A study of National Healthcare Safety Network (NHSN) data from 2006 to 2011 on hospital-acquired infections for 398 hospitals from 41 states finds no evidence that the 2008 Centers for Medicare and Medicaid Services (CMS) policy reducing Medicare payments to hospitals for hospital-acquired infections is having a positive impact.
The study found that infection rates fell steadily throughout the period, unaffected by penalties. The results were published in the October 11 issue of the New England Journal of Medicine.
“As federal policies increasingly use financial disincentives to reduce the risk of hospital-acquired conditions, our data show that this approach has had no effect on rates of targeted health care–associated infection,” said lead author Grace Lee, HMS associate professor of population medicine at the Harvard Pilgrim Health Care Institute.
“Instead, infection rates declined steadily independent of the penalties. As CMS continues to expand this policy to cover Medicaid through the Affordable Care Act, to require public reporting of NHSN data through the Hospital Compare website, and to impose greater financial penalties on hospitals that perform poorly on these measures, careful evaluation is needed to ensure that patient outcomes improve,” said Lee, who is also HMS associate professor of pediatrics at Boston Children’s Hospital.
Researchers examined infection rates for central catheter–associated bloodstream infections and catheter-associated urinary tract infections, both of which CMS targeted for financial penalties beginning in 2008. Infection rates in the study hospitals were compared with rates for ventilator-associated pneumonia, which was not part of the CMS nonpayment policy.
The study found no incremental benefit of the policy among hospitals located in states without public reporting of infections or among hospitals with a high proportion of Medicare patients.
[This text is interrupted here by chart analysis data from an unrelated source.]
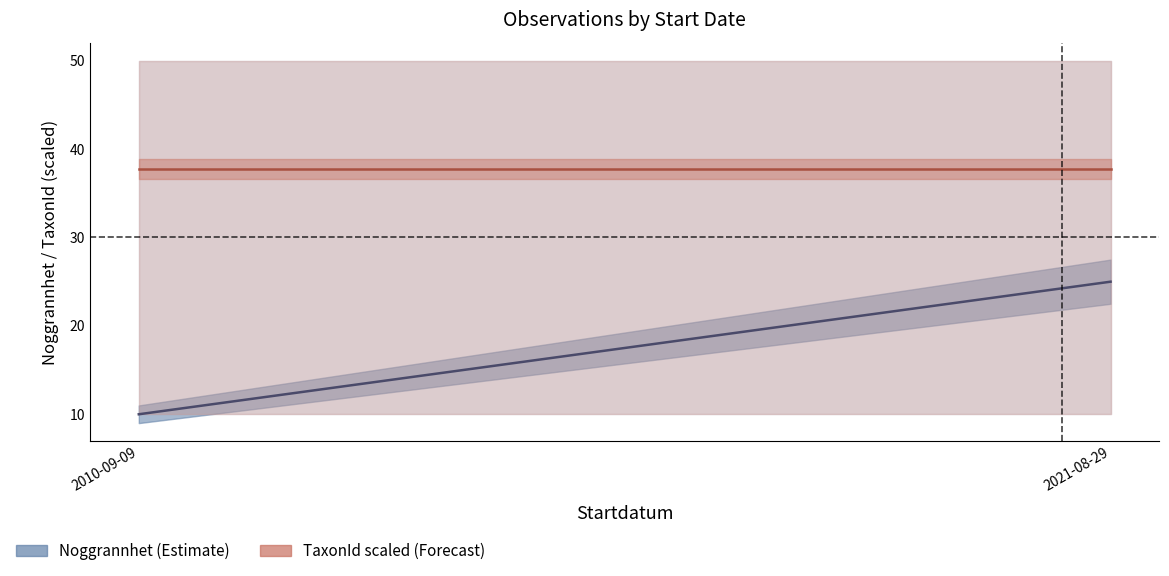

At how many categories does at least one series exceed 14?

2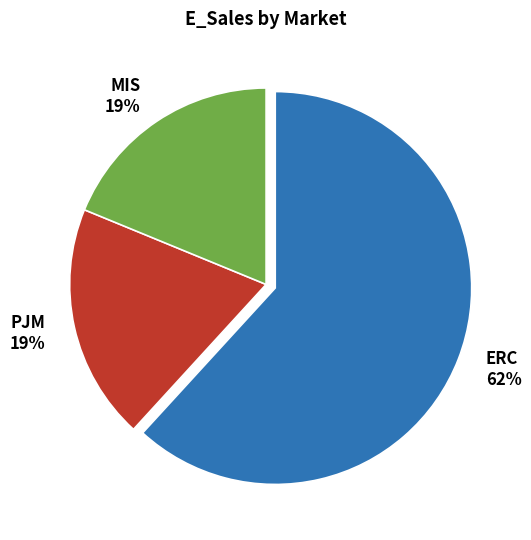

Combined, do MIS and ERC account for over 50%?

Yes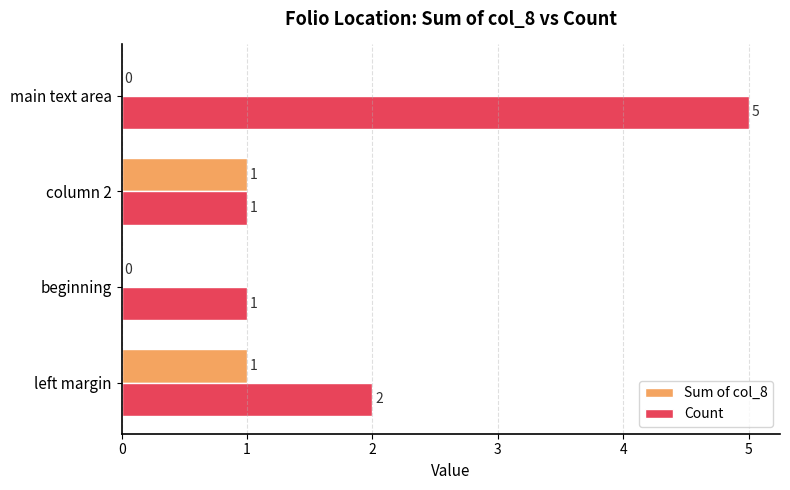

The value of Sum of col_8 at beginning is 0. True or false?

True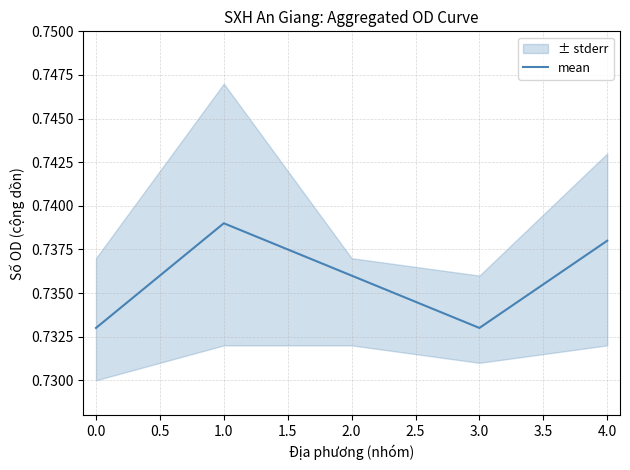

Is this an area chart (filled region under the line)?

No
Researchers note that there were strong downward secular trends for targeted health care–associated infections well before the implementation or announcement of the CMS policy.
Among possible explanations for the findings, researchers suggest that the CMS measure uses billing codes assigned by hospital staff. Many hospitals may have simply responded by changing their billing practices rather than reducing true infection rates.
Second, some infections targeted by the CMS policy were already areas of focus for other improvement initiatives in the United States, led by the federal government, national organizations that focus on infection prevention and quality improvement, and accrediting agencies. With attention already focused on preventing health care–associated infections, the incremental effort of adjusting payment may have been limited.
Finally, researchers suggest it is possible that the lack of effect was due to the very small financial incentives at stake. Reductions in payment may have been equivalent to as little as 0.6 percent of Medicare revenue for the average hospital; thus, hospitals may not have made additional investments in prevention.
The research was led by HMS researchers at the Harvard Pilgrim Health Care Institute with co-investigators from the Centers for Medicare and Medicaid Services, the Institute for Healthcare Improvement, the Harvard School of Public Health and the Centers for Disease Control and Prevention.
The Agency for Healthcare Research and Quality funded this study.
This story is adapted from a Harvard Pilgrim Health Care Institute news release.